Wednesday 5 August 2009

Summer in the City

I always think of London as a summer city, or rather when I think of summers in the city it is London I remember.  Hot dusty streets and crowded trains contrast with cool grass and wide open spaces, cool dark pubs and afternoon pints.  The 'Abbey Road' album cover with its suggestion of heat and emptiness, a Maurice Utrillo mood of quiet corners and ordinary lives and all the bustle happening elsewhere.  I used to get up when everyone had gone, throw on a pair of shorts and sit in the garden in Sydenham, the grass cool and damp or already hot and dry and scratchy beneath my feet.  Swifts overhead, distant lawns being mowed, even a sheep from the small children's farm in the school.  Huge summer silences, clouds over a blue sky, emptiness.

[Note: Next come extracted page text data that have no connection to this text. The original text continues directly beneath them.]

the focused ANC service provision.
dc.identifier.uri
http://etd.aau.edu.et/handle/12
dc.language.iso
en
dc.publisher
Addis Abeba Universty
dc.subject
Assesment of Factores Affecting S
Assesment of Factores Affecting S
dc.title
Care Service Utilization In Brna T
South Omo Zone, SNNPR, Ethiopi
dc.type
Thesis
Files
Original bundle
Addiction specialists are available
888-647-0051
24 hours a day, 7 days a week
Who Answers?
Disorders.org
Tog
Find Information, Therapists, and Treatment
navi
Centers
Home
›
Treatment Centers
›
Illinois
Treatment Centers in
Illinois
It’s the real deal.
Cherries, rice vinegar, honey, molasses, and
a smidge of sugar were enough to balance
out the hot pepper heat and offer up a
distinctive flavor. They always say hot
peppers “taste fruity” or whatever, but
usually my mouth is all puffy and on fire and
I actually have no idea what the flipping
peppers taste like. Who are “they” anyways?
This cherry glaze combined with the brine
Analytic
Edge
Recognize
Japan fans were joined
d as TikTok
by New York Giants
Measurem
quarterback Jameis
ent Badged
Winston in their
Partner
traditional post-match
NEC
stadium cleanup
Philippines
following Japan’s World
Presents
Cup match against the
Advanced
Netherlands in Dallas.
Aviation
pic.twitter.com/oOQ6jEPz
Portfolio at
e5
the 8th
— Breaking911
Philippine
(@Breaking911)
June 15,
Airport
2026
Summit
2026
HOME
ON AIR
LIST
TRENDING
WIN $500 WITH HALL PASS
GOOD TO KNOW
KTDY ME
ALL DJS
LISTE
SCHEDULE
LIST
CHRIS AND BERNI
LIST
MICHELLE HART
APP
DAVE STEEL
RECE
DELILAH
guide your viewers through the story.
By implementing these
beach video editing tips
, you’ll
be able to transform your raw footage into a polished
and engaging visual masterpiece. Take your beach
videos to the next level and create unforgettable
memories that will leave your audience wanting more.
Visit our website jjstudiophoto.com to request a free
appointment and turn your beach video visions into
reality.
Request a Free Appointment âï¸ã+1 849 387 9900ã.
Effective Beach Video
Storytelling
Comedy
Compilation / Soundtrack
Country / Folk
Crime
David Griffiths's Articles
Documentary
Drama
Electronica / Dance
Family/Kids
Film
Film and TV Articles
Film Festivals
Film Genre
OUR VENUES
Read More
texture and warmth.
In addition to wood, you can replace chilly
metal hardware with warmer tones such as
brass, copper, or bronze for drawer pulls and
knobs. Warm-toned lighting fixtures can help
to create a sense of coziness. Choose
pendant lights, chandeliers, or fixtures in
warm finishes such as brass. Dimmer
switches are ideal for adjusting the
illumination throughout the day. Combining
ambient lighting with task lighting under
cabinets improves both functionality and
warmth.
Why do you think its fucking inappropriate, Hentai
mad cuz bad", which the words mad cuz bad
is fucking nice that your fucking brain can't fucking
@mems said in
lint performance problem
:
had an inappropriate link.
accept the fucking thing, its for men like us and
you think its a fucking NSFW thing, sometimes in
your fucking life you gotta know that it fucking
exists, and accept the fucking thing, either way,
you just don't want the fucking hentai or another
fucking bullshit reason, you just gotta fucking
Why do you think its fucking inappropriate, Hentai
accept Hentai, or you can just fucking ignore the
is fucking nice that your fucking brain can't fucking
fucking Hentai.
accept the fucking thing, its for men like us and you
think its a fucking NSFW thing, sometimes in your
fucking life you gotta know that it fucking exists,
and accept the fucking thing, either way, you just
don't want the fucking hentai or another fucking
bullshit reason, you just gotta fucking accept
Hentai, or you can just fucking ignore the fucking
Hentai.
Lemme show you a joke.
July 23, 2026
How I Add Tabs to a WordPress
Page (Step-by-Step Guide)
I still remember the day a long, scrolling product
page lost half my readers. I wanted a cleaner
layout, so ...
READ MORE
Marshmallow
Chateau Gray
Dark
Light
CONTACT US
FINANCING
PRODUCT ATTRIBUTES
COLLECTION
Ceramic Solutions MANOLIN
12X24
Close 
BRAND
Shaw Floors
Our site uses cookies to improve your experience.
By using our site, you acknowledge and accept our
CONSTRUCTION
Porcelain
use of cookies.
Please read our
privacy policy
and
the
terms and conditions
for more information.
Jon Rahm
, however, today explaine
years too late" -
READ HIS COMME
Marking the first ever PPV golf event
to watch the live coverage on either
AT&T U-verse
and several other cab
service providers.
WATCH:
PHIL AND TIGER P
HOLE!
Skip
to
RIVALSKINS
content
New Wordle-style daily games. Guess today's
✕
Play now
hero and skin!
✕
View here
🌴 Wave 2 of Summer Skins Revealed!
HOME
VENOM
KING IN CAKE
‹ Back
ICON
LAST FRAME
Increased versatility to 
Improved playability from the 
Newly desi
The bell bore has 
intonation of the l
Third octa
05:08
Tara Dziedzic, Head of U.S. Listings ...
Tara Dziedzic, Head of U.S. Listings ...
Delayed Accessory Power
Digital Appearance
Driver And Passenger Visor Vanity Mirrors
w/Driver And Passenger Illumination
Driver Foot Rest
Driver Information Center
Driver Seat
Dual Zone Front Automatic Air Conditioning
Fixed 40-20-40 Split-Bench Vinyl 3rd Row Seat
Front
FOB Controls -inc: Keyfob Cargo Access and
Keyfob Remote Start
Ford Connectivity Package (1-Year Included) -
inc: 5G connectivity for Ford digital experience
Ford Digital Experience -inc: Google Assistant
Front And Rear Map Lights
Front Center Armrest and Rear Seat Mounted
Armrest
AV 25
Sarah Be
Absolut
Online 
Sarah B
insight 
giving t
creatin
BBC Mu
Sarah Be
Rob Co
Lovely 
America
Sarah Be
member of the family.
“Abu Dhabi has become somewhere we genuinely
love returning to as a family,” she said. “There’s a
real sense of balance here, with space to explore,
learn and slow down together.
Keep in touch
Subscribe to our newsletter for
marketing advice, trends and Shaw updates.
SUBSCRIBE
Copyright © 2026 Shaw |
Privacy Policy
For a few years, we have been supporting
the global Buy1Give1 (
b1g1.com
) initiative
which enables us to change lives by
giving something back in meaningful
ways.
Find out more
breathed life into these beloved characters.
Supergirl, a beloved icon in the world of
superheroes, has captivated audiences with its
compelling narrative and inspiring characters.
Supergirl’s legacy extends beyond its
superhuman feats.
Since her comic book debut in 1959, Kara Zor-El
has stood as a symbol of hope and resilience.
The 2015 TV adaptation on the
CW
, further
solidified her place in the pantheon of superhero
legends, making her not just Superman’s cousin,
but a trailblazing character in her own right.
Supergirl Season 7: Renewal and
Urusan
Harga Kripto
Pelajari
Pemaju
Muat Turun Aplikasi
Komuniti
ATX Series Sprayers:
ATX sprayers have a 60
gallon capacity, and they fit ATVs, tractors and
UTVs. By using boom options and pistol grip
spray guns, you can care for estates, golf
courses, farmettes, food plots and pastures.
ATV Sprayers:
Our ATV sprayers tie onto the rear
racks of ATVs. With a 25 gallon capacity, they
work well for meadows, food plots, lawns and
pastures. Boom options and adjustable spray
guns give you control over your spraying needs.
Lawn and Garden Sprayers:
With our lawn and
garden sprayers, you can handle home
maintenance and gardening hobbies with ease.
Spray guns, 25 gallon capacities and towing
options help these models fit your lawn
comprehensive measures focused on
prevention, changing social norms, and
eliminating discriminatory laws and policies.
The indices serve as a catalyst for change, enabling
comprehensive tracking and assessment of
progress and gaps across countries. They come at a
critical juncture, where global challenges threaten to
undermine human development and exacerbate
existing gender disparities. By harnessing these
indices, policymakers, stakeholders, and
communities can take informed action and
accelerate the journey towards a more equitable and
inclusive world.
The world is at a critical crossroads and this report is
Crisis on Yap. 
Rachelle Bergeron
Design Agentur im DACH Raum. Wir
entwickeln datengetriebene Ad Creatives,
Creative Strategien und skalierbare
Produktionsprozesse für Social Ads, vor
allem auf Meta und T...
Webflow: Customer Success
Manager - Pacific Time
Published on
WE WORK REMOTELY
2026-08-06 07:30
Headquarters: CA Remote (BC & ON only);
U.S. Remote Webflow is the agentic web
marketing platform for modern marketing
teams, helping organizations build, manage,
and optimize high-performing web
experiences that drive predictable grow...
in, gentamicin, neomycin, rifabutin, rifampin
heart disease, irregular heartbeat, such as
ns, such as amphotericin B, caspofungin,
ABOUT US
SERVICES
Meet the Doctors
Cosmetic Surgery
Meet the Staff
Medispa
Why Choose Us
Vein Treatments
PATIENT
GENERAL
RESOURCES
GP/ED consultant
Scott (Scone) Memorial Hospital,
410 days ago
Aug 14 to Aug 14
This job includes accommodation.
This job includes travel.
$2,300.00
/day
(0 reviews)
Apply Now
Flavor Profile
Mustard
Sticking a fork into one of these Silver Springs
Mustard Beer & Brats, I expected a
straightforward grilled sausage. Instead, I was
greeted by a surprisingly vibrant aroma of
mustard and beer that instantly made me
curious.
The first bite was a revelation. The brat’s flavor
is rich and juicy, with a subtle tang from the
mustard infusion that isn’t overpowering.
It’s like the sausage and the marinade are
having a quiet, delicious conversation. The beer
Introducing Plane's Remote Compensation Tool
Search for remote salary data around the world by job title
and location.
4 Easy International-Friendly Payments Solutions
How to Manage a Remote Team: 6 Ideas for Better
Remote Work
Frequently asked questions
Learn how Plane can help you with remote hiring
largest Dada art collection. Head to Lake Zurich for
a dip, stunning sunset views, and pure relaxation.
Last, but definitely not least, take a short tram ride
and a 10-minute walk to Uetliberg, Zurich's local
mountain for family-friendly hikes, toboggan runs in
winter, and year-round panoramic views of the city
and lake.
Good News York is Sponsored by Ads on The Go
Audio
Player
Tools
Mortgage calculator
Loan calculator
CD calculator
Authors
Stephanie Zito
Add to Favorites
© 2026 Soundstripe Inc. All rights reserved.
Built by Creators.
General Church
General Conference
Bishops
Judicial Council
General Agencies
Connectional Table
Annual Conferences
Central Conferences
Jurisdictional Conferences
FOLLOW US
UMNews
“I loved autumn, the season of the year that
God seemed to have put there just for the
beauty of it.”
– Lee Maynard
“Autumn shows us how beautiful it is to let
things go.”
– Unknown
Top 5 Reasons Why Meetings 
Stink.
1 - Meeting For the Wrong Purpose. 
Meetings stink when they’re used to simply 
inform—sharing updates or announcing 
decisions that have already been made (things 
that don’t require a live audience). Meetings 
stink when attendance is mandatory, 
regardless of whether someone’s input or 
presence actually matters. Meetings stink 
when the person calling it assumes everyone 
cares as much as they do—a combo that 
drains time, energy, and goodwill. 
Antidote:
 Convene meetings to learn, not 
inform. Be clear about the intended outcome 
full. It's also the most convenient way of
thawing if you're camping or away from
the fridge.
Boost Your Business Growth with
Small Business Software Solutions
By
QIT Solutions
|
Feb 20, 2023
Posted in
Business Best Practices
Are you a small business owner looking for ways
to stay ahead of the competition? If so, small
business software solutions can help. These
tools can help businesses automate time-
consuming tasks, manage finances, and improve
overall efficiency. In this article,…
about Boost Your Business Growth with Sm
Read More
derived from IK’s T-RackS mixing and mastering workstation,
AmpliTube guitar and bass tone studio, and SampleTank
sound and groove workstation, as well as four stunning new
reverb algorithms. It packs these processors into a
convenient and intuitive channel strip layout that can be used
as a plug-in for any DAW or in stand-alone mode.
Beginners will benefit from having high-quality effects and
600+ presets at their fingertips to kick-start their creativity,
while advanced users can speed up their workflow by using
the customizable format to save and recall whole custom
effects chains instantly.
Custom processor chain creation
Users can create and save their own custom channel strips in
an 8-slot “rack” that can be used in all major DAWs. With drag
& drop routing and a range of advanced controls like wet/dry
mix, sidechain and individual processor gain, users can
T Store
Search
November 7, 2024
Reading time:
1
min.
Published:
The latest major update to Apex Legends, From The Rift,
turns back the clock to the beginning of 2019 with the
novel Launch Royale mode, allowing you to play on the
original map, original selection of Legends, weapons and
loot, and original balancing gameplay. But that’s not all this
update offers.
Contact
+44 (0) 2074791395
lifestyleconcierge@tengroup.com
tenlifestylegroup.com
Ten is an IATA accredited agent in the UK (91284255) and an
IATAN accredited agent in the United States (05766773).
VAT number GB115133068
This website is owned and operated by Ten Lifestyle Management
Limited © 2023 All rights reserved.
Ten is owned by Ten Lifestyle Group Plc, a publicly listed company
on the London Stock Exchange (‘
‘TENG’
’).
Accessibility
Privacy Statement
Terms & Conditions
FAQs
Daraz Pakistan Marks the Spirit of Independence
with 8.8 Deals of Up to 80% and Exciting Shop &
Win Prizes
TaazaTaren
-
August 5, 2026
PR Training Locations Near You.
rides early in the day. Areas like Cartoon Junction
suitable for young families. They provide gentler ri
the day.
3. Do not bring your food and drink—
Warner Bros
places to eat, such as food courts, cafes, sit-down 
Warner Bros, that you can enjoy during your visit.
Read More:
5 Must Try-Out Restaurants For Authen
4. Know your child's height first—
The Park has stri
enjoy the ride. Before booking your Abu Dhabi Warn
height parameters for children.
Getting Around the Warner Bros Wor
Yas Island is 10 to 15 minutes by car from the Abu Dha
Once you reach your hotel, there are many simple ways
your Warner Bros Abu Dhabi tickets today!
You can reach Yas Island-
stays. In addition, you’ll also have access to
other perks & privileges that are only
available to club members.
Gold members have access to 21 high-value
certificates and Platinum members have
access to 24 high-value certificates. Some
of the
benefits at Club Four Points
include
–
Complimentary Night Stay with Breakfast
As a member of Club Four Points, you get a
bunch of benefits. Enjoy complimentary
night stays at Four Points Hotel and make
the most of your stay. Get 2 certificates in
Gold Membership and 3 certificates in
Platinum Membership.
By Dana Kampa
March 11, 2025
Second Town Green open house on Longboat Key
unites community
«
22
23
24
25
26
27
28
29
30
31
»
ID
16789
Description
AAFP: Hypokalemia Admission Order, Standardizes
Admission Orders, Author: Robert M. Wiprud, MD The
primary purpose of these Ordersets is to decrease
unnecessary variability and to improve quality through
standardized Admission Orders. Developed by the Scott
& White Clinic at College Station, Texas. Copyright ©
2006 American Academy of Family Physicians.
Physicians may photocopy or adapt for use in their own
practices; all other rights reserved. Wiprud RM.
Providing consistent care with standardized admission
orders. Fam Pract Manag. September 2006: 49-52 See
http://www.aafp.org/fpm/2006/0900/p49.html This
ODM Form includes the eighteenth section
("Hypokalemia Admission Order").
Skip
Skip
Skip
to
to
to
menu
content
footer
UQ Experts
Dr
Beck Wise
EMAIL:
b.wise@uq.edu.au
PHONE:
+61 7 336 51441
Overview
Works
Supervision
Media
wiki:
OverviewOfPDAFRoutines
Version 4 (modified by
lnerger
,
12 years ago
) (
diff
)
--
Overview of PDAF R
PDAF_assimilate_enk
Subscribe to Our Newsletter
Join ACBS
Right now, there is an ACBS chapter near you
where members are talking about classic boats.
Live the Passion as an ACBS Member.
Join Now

And things happen in London in the summer time.  I saw Nelson Mandela in Trafalgar Square, a short speech on the balcony of South Africa House, Virginia Bottomley and Prince Andrew almost swept away by the crowd, who ignored them.  The tea pavilions at the Serpentine Gallery, the only one I have seen designed by Daniel Liebeskind, an annual temporary excursion into cutting edge architecture, absolutely free.  

Perhaps in summer cities we need an escape, a cool place to retreat to and take stock.  I wouldn't enjoy summer London as much from a hotel room.